+++ 原文摘录 +++

POJ3694 Network —— 边双联通分量 + 缩点 + LCA + 并查集

题目链接：https://vjudge.net/problem/POJ-3694

 

A network administrator manages a large network. The network consists of N computers and M links between pairs of computers. Any pair of computers are connected directly or indirectly by successive links, so data can be transformed between any two computers. The administrator finds that some links are vital to the network, because failure of any one of them can cause that data can't be transformed between some computers. He call such a link a bridge. He is planning to add some new links one by one to eliminate all bridges.

You are to help the administrator by reporting the number of bridges in the network after each new link is added.

Input

The input consists of multiple test cases. Each test case starts with a line containing two integers N(1 ≤ N ≤ 100,000) and M(N - 1 ≤ M ≤ 200,000).
Each of the following M lines contains two integers A and B ( 1≤ A ≠ B ≤ N), which indicates a link between computer A and B. Computers are numbered from 1 to N. It is guaranteed that any two computers are connected in the initial network.
The next line contains a single integer Q ( 1 ≤ Q ≤ 1,000), which is the number of new links the administrator plans to add to the network one by one.

+++ 所给资料 +++

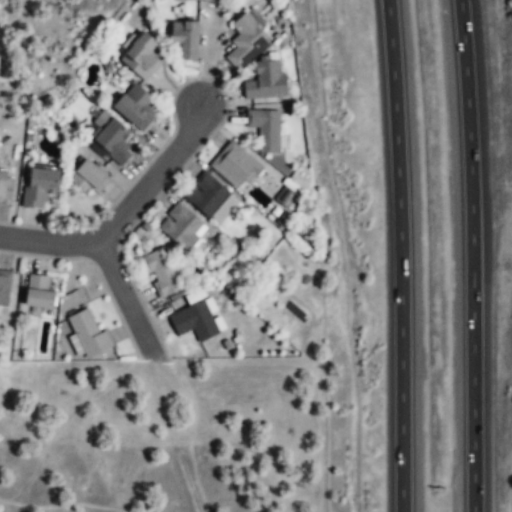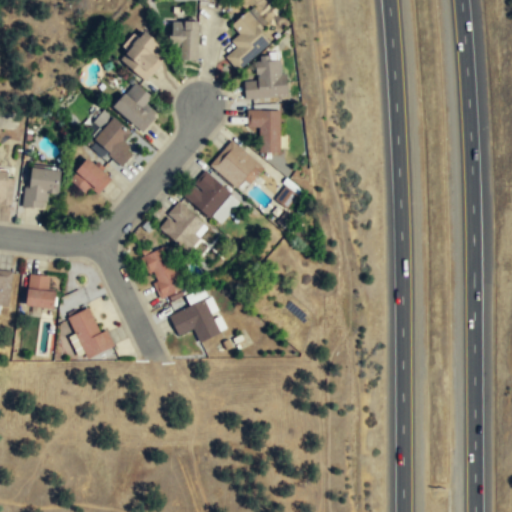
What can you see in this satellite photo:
building: (186, 37)
building: (184, 38)
building: (245, 38)
building: (246, 39)
building: (140, 54)
building: (143, 55)
building: (265, 79)
building: (265, 79)
building: (135, 105)
building: (134, 106)
building: (264, 128)
building: (264, 128)
building: (110, 138)
building: (115, 139)
building: (234, 164)
building: (235, 165)
building: (89, 176)
building: (88, 177)
building: (38, 184)
building: (6, 186)
building: (39, 186)
building: (5, 188)
building: (205, 193)
building: (285, 196)
building: (210, 198)
road: (126, 211)
building: (180, 225)
building: (181, 226)
road: (399, 255)
road: (471, 255)
building: (162, 271)
building: (161, 272)
building: (4, 286)
building: (5, 286)
building: (37, 291)
building: (40, 291)
road: (124, 295)
building: (197, 319)
building: (193, 320)
building: (88, 333)
building: (89, 333)
road: (194, 468)
road: (62, 505)
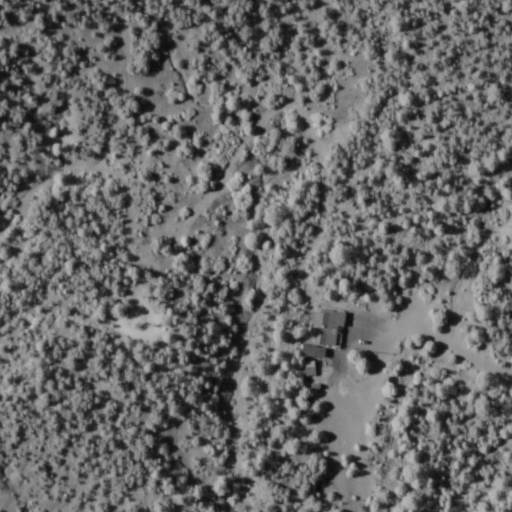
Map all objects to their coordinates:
building: (318, 328)
road: (474, 356)
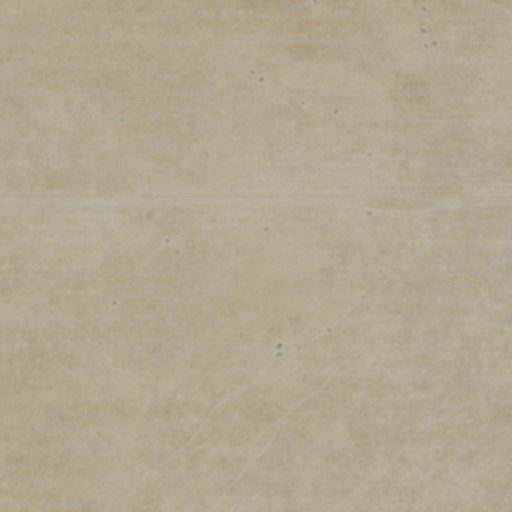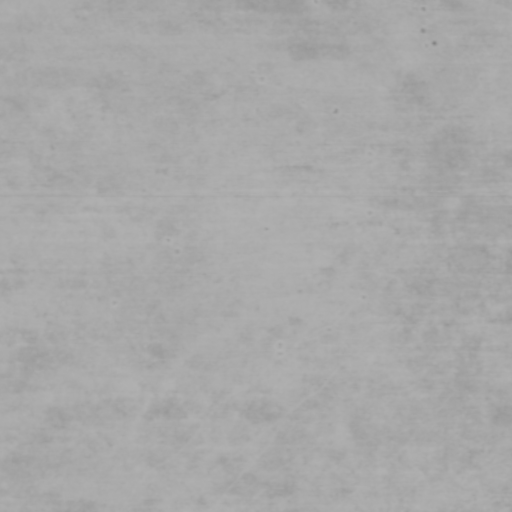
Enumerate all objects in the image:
crop: (256, 255)
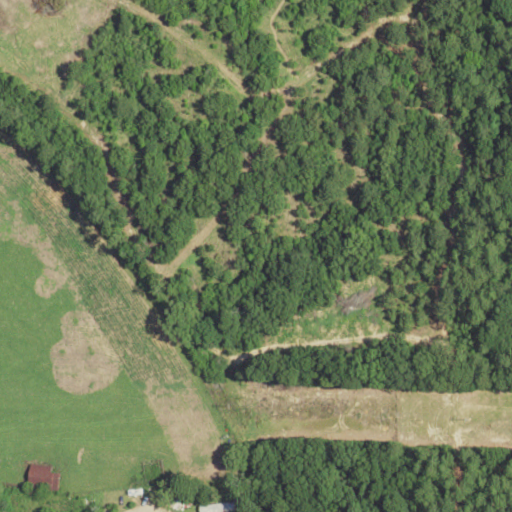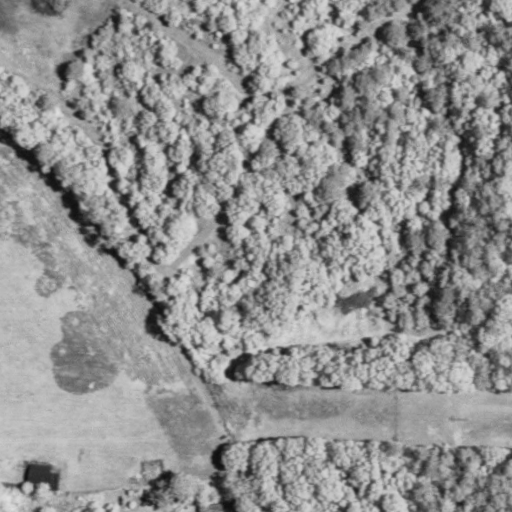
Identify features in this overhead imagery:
building: (41, 476)
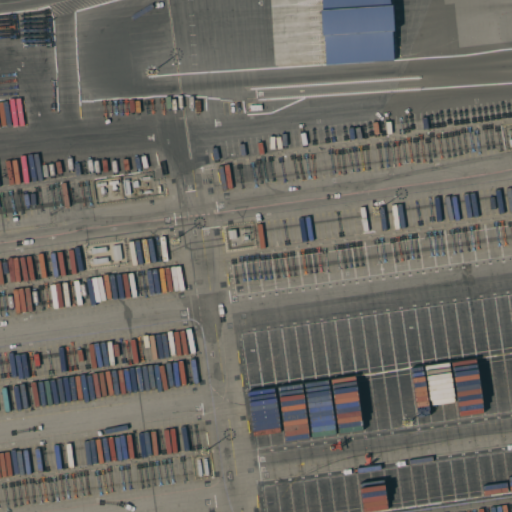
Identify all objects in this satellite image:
road: (14, 1)
road: (315, 23)
road: (292, 75)
road: (12, 81)
road: (100, 133)
road: (255, 201)
road: (256, 299)
road: (219, 360)
road: (256, 388)
road: (292, 478)
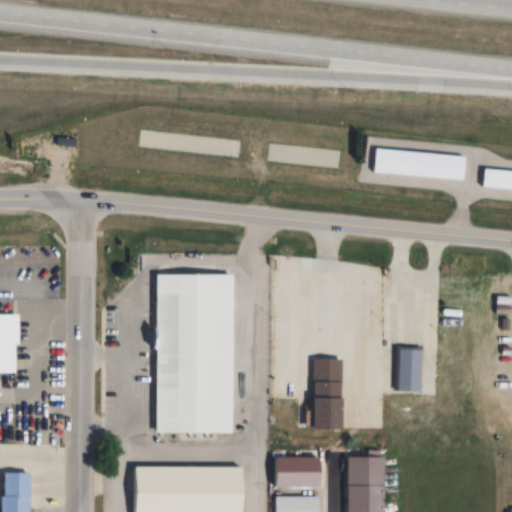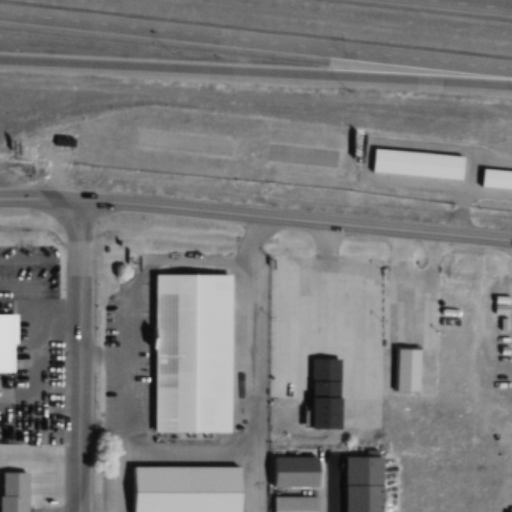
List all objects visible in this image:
road: (485, 3)
road: (475, 4)
road: (255, 45)
road: (256, 74)
building: (66, 142)
building: (419, 165)
building: (497, 180)
road: (1, 201)
road: (257, 213)
road: (56, 322)
building: (8, 341)
building: (8, 344)
road: (38, 344)
building: (193, 354)
building: (193, 354)
road: (73, 355)
building: (408, 370)
building: (327, 394)
building: (297, 472)
building: (363, 484)
building: (364, 484)
building: (186, 489)
building: (188, 489)
building: (15, 492)
building: (15, 493)
building: (295, 504)
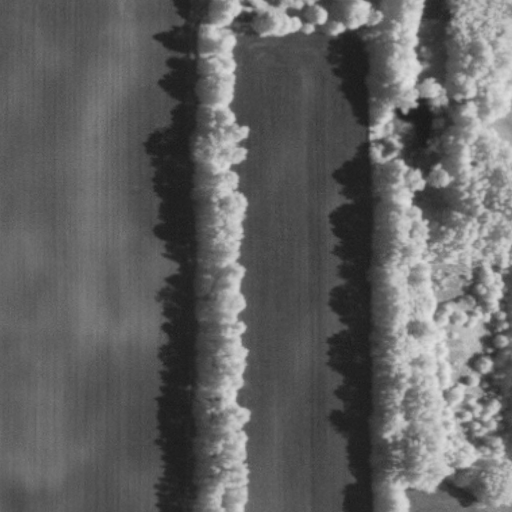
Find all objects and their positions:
building: (419, 9)
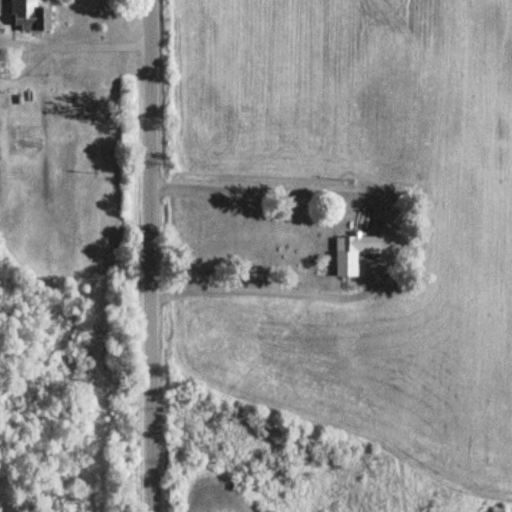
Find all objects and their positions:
building: (26, 16)
road: (266, 194)
building: (357, 244)
road: (151, 256)
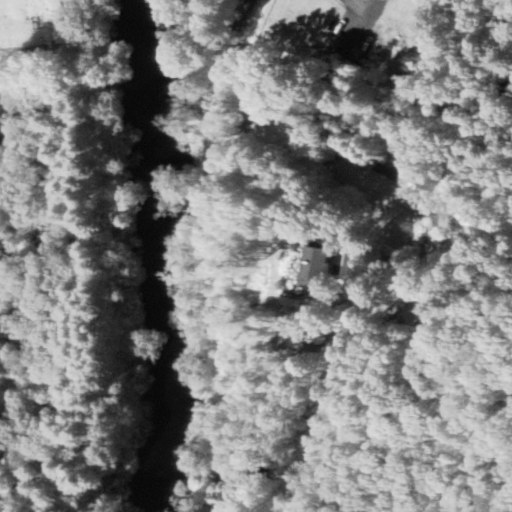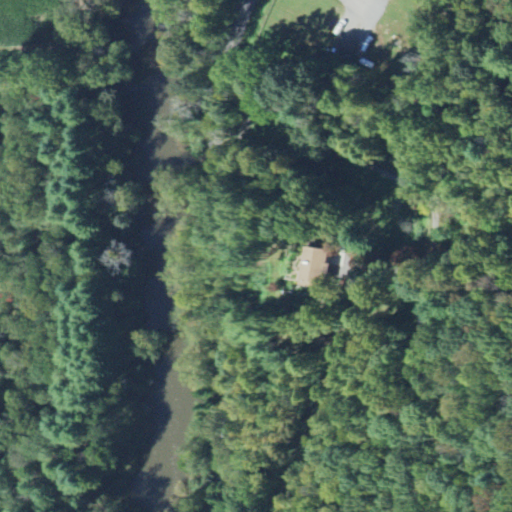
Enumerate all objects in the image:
river: (130, 31)
road: (369, 164)
road: (215, 253)
building: (313, 267)
river: (165, 286)
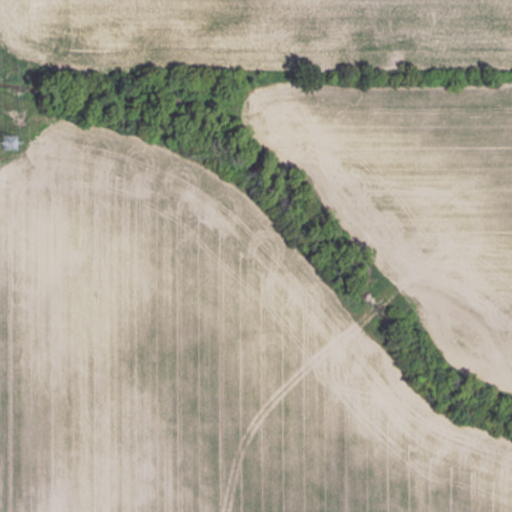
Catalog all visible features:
power tower: (10, 142)
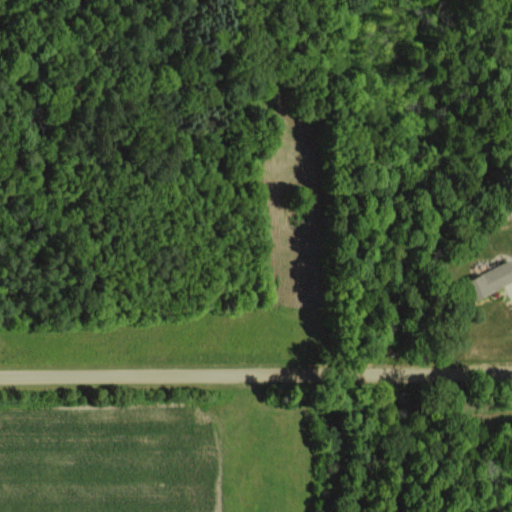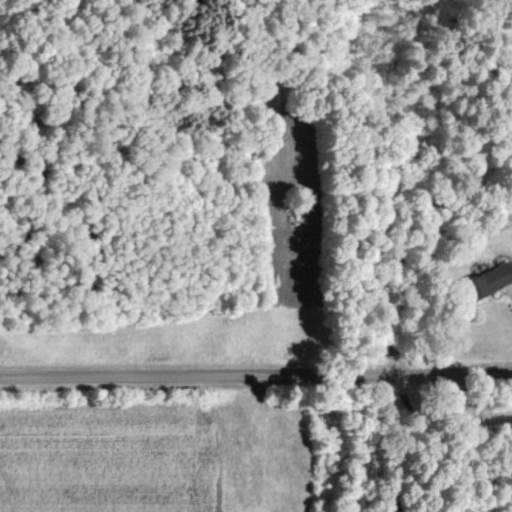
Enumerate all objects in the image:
building: (491, 278)
road: (256, 376)
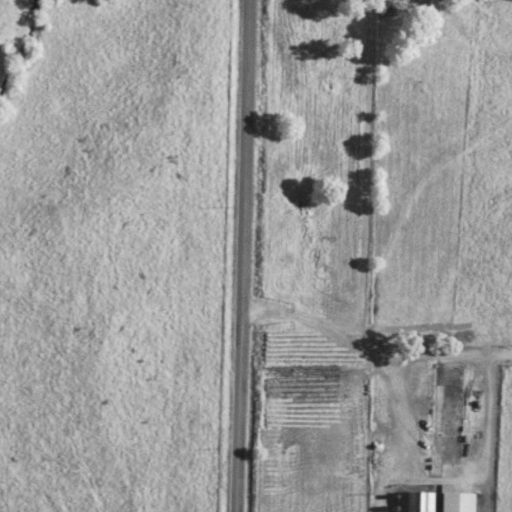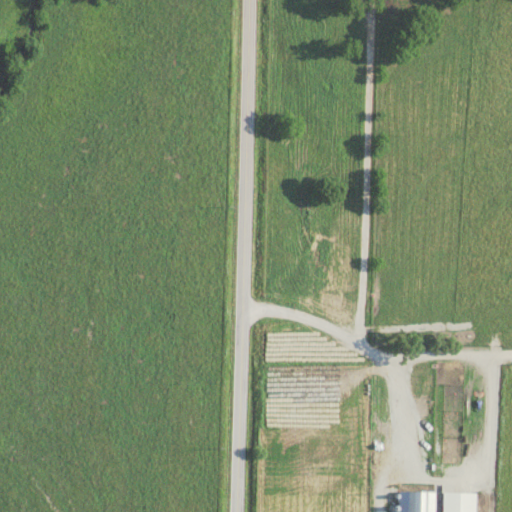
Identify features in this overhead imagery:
road: (241, 256)
road: (368, 351)
building: (415, 501)
road: (461, 508)
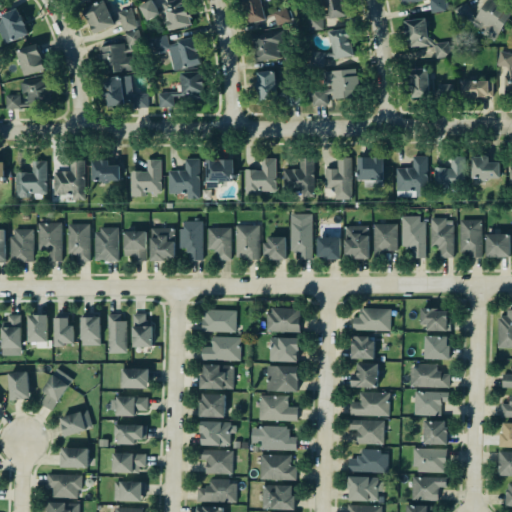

+++

请把前面原文摘录中从“题目链接：https://vjudge.net/problem/POJ-3694”开始、到“link is added.”为止（含这两处在内）的文字一字不差地抄写下来。

任务输出
题目链接：https://vjudge.net/problem/POJ-3694

 

A network administrator manages a large network. The network consists of N computers and M links between pairs of computers. Any pair of computers are connected directly or indirectly by successive links, so data can be transformed between any two computers. The administrator finds that some links are vital to the network, because failure of any one of them can cause that data can't be transformed between some computers. He call such a link a bridge. He is planning to add some new links one by one to eliminate all bridges.

You are to help the administrator by reporting the number of bridges in the network after each new link is added.